How the pandemic has accelerated the shift from HR to HD

January 10, 2023

HR is pivoting to Human Development (HD) with stakeholder management becoming more paramount than just delivering profits.

Back in 1998, I attended a programme at London Business School (LBS) and Professor Linda Gratton, then of LBS, said, “HR will be a diminishing species if we do not shift towards being an internal consultant to the business”.   Fast forward to 2022, and there have been great debates as to the shift of Human Resources (HR) to Human Development (HD).

HD is more holistic than HR and covers beyond the capitalistic gains of the business.
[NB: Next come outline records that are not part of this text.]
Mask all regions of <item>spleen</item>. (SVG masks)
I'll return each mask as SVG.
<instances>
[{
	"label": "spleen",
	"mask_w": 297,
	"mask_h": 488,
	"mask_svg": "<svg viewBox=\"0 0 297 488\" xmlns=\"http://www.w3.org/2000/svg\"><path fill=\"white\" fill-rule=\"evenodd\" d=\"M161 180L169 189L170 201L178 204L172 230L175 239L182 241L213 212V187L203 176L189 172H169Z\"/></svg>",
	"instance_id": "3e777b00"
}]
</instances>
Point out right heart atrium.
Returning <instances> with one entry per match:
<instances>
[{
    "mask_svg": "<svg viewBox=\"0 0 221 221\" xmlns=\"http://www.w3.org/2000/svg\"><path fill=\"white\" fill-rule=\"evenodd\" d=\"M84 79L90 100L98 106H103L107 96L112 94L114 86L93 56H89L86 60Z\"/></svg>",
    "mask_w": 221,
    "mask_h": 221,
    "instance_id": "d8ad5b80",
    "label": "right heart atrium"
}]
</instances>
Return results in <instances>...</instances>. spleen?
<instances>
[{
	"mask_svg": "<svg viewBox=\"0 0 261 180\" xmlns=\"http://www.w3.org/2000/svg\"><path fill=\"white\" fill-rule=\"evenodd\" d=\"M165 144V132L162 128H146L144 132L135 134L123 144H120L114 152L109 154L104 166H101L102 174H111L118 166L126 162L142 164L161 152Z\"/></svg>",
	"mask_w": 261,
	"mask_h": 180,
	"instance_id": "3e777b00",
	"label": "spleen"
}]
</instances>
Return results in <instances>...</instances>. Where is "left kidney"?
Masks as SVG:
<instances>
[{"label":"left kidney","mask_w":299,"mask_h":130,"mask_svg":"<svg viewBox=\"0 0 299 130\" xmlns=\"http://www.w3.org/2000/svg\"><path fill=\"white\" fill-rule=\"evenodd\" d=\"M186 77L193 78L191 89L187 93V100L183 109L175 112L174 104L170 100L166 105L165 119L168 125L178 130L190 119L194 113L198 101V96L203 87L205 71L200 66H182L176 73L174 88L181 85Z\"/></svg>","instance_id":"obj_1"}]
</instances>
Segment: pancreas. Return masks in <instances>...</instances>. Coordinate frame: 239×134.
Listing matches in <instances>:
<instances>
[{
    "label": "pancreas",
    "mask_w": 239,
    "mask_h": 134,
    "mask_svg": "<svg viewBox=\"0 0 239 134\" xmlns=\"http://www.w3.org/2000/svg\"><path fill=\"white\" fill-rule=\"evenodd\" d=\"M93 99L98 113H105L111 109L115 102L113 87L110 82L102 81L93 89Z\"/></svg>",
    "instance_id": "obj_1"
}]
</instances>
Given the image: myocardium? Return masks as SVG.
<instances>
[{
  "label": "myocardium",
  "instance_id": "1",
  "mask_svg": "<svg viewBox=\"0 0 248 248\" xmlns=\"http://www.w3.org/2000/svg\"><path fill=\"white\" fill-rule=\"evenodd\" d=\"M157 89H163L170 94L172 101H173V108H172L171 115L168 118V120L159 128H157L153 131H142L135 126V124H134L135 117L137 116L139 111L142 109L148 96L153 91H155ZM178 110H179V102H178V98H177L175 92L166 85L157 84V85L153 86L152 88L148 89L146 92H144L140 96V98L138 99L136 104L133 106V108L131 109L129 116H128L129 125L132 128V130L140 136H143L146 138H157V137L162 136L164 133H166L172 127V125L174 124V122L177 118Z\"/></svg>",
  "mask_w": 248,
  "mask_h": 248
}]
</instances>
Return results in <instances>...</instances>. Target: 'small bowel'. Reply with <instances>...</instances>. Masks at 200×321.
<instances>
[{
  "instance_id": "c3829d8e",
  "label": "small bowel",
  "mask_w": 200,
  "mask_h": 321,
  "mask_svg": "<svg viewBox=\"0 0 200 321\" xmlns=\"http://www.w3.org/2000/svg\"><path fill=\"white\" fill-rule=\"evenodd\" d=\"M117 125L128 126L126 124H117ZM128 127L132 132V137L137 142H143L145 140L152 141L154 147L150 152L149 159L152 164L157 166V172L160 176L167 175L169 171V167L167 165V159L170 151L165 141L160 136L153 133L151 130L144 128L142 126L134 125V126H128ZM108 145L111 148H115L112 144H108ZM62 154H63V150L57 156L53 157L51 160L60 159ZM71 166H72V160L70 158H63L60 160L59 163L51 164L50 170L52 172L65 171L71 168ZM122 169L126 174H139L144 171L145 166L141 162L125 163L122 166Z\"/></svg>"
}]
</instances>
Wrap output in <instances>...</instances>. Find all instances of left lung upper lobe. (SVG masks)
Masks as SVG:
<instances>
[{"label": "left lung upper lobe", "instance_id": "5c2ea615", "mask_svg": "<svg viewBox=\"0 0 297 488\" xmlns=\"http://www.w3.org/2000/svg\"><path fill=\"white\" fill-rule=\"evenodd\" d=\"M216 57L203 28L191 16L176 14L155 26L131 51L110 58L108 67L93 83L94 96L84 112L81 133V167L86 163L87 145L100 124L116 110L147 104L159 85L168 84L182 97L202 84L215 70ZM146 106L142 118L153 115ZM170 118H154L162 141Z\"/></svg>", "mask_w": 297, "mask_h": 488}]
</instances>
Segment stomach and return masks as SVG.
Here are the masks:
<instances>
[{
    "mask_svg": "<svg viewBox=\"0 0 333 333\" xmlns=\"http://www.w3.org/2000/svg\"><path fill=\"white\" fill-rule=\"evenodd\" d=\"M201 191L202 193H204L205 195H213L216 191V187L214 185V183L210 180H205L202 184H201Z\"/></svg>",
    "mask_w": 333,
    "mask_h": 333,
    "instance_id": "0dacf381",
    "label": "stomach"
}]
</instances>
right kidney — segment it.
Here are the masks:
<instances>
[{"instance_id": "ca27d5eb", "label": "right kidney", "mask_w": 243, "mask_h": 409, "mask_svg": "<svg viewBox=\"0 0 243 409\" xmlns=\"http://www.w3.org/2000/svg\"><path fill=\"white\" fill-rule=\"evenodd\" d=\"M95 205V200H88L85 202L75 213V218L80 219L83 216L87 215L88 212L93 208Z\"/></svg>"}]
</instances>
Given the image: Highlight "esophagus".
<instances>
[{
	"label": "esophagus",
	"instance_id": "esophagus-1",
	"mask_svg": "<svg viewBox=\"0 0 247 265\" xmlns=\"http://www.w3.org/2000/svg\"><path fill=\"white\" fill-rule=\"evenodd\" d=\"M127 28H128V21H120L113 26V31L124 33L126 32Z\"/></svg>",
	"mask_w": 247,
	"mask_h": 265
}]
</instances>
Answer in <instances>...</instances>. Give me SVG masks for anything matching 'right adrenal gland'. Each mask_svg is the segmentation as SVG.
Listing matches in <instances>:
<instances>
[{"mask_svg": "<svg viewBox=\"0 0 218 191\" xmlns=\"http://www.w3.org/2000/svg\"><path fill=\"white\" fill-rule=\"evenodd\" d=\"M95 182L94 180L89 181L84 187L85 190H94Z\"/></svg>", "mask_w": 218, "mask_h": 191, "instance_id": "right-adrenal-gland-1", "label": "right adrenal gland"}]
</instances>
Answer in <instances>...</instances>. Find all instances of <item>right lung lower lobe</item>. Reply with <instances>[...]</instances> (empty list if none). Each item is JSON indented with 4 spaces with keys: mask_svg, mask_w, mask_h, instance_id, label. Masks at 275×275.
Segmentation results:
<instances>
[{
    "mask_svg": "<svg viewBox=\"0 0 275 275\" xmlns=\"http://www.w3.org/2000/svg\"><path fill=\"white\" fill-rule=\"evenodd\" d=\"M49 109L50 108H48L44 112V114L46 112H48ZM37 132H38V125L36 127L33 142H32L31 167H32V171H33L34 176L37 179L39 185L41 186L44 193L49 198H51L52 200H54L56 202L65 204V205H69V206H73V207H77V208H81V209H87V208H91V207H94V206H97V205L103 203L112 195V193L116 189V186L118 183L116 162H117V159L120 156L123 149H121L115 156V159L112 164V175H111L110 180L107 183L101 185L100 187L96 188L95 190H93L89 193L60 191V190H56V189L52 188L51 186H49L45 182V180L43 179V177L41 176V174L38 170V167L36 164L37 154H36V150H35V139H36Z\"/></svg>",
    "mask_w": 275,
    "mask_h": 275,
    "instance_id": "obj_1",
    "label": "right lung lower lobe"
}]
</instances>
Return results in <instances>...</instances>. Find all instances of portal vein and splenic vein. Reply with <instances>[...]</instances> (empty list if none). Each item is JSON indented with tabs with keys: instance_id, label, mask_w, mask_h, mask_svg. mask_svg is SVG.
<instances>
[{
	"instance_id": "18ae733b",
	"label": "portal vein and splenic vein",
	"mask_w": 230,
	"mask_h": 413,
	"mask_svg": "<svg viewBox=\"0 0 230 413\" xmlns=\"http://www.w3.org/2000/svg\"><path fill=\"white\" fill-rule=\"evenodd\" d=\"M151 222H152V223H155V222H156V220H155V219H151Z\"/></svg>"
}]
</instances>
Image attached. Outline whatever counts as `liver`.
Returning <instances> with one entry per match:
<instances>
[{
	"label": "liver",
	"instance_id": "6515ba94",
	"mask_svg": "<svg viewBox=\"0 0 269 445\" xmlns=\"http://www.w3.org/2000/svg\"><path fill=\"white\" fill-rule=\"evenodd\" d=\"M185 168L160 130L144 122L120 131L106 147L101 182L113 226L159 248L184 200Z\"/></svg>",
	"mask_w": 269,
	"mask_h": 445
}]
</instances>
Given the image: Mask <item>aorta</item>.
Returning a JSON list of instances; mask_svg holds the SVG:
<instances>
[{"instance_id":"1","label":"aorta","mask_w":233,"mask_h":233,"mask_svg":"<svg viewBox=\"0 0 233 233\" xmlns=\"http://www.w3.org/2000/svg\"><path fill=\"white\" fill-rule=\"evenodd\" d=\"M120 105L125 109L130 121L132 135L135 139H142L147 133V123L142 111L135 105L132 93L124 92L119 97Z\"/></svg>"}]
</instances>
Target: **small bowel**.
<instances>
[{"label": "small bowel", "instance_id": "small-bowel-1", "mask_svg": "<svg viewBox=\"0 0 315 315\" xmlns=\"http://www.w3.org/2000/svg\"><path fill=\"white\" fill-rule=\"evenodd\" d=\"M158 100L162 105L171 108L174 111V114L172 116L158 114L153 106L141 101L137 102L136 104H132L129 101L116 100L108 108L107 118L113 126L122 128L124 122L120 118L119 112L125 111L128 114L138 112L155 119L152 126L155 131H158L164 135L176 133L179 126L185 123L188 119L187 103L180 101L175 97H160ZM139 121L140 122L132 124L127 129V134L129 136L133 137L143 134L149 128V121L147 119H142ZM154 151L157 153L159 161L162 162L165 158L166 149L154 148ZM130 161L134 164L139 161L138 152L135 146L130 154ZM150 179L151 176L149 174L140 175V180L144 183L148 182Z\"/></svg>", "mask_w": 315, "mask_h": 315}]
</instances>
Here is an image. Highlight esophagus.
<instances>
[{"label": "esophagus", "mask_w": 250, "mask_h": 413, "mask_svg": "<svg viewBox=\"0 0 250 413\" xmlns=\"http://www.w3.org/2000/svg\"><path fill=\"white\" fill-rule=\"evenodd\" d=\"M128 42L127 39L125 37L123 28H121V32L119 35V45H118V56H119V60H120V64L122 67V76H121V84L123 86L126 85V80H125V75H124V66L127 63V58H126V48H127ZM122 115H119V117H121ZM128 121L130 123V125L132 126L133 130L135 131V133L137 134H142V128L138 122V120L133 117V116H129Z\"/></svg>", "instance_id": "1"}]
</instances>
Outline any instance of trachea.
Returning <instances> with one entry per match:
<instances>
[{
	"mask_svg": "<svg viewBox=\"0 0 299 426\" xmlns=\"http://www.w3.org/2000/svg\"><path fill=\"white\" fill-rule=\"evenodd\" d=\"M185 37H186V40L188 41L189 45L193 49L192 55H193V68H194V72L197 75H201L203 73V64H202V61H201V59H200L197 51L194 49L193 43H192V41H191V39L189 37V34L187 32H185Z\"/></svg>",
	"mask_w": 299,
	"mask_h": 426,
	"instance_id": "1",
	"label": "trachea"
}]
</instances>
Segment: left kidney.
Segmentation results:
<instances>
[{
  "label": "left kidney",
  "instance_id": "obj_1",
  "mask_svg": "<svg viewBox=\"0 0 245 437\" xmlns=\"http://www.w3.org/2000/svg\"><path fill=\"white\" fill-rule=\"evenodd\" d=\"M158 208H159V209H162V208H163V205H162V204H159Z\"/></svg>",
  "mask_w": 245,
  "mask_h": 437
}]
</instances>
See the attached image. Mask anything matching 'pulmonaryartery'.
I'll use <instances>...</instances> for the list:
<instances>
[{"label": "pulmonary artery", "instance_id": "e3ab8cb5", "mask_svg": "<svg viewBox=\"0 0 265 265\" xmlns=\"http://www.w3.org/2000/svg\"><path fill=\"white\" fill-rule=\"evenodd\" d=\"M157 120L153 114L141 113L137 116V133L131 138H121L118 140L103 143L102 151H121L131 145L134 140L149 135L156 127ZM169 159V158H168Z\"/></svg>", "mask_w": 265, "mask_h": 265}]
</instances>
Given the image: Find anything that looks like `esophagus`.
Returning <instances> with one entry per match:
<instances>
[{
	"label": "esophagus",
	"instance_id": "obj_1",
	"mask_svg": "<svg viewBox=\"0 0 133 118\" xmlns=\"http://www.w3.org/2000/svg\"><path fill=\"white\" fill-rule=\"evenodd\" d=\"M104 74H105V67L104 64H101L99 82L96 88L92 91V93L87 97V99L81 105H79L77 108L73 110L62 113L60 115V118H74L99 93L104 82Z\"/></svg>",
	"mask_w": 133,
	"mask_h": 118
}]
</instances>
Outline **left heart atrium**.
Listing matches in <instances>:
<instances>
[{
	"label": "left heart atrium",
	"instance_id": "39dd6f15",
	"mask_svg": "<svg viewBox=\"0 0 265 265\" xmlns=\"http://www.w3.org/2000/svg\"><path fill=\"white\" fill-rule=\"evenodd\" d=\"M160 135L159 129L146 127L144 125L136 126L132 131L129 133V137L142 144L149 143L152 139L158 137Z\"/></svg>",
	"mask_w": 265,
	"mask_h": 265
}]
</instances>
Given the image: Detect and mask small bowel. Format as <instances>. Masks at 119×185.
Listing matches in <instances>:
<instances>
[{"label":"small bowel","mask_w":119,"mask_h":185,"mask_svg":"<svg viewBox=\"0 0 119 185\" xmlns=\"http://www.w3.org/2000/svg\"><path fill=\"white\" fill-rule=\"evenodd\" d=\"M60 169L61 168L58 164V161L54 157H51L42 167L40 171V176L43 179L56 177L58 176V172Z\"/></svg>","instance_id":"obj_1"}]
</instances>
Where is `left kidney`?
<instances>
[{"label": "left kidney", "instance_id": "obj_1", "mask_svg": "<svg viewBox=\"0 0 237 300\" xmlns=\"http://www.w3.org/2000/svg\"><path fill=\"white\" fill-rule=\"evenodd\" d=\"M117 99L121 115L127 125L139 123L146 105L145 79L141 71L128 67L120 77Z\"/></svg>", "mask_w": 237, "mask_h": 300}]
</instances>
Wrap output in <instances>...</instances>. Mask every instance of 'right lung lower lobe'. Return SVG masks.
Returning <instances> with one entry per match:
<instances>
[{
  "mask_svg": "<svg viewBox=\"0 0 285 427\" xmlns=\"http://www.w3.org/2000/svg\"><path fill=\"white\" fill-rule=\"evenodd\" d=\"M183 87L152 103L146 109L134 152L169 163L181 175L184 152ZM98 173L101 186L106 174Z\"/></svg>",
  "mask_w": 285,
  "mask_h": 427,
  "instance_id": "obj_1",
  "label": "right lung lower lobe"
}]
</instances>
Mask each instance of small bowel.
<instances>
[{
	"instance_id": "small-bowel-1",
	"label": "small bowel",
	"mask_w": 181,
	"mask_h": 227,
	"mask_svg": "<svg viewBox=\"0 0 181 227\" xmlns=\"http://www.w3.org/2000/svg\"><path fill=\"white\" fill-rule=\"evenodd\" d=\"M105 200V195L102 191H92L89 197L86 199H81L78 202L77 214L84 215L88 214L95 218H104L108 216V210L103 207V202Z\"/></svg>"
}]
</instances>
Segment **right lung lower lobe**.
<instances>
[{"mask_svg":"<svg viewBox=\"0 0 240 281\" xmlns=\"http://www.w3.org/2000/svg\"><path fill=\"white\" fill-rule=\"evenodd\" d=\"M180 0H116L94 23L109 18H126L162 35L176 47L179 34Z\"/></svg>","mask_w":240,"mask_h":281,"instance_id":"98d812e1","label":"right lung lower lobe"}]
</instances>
HD hones into the larger picture and adds value to the business by using people as the means to an end.

Whilst HR focuses more internally within a business or organisation, HD takes on an all-round perspective on human contribution to the business and analyses the impact of the ecosystem in facilitating the delivery of the output, taking into consideration the social, geopolitics and more importantly the value creation from channelling all the available resources and focus on the People element.

The United Nations introduced the idea of Human Development Index (HDI), which emphasises that people and their capabilities should be the ultimate criteria for assessing the development of a country, not economic growth alone.

HDI looks at three key elements and essentially these can be seen in the UN Sustainable Development Goals, which is a benchmark used by all businesses.  HD is about enriching the lives of people and communities, where equal access to education and resources will then empower individuals with personal choices that bring about personal independence.

The role of organisations evolve as HR is now pivoted to HD with stakeholder management becoming more paramount than just delivering profits.  There are multi-stakeholders which include multiple dimensions covering the whole range of the life cycle of an employee in the workforce and across all segments of the population within a nation, cutting across all areas of interest, including ethical issues.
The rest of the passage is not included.